Ok, got another one for you, thanks for all the help, you guys are great!
If the base of a solid is given by the ellipse: (x^2)/4 + (y^2)/9 = 1
then what is it's volume if the solid (cross sectional view) is an isosceles triangle of heigt 2?
Ok, got another one for you, thanks for all the help, you guys are great!
If the base of a solid is given by the ellipse: (x^2)/4 + (y^2)/9 = 1
then what is it's volume if the solid (cross sectional view) is an isosceles triangle of heigt 2?

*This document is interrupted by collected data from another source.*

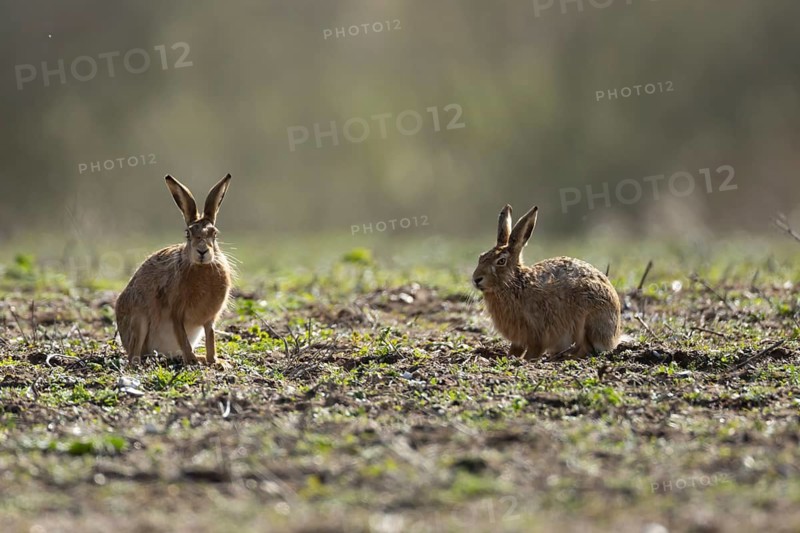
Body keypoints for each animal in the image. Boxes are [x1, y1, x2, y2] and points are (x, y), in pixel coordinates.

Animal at [115, 174, 233, 366]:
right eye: (188, 234)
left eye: (214, 234)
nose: (202, 251)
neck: (200, 267)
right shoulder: (175, 312)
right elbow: (182, 336)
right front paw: (192, 360)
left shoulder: (209, 318)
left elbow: (210, 337)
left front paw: (215, 361)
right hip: (138, 320)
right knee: (134, 356)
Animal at [472, 204, 621, 360]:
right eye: (481, 257)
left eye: (501, 261)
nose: (476, 279)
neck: (515, 282)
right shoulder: (519, 338)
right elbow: (515, 350)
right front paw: (510, 357)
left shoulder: (537, 331)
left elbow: (534, 351)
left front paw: (525, 360)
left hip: (587, 321)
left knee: (586, 349)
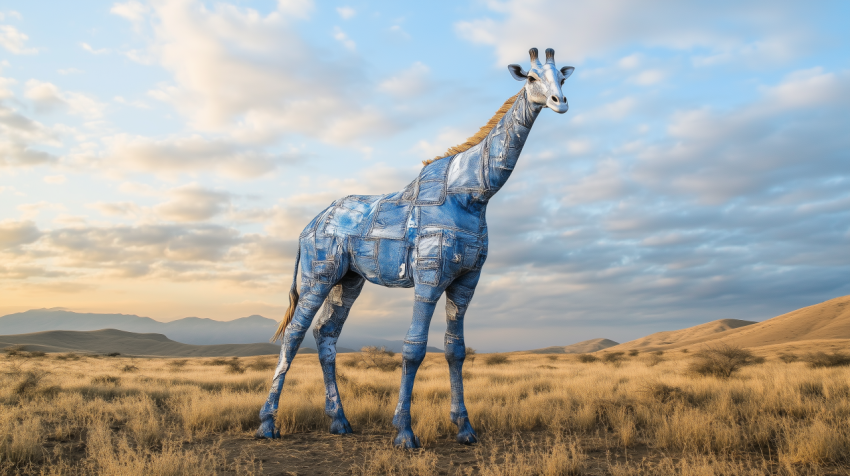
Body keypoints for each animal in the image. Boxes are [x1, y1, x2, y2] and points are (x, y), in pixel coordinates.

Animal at [255, 46, 572, 448]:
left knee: (326, 334)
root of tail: (308, 226)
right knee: (294, 335)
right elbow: (413, 348)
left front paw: (465, 428)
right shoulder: (429, 275)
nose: (560, 102)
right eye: (531, 78)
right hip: (318, 275)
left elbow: (455, 350)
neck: (473, 195)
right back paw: (268, 424)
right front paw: (404, 432)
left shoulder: (467, 280)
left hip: (349, 280)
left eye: (561, 78)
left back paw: (340, 420)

Refer back to my previous post here.
Just note that the area of the slices will change:
$\displaystyle Area_{\triangle}=\tfrac{1}{2}(base)(height)=\tfrac {1}{2}\left[\tfrac{4}{3}\sqrt{9-x^2}\right](2)=\tfrac{4}{3}\sqrt{9-x^2}$
Thus, $\displaystyle V(x)=\tfrac{8}{3}\int_0^3 \sqrt{9-x^2}\,dx$
Take note of this: To evaluate the integral...make a trig substutition:
let $\displaystyle x=3\sin\vartheta$.
Can you take it from here?
--Chris
EDIT : Woops...I just noticed that the equation changed slightly...
the distance from one side of the ellipse to the other should now be $\displaystyle 3\sqrt{4-x^2}$ (Verify)
Thus, the area of each slice would be $\displaystyle 3\sqrt{4-x^2}$ and the volume would be $\displaystyle 6\int_0^2 \sqrt{4-x^2}\,dx$
You still would need to apply a trig substitution:
let $\displaystyle x=2\sin\vartheta$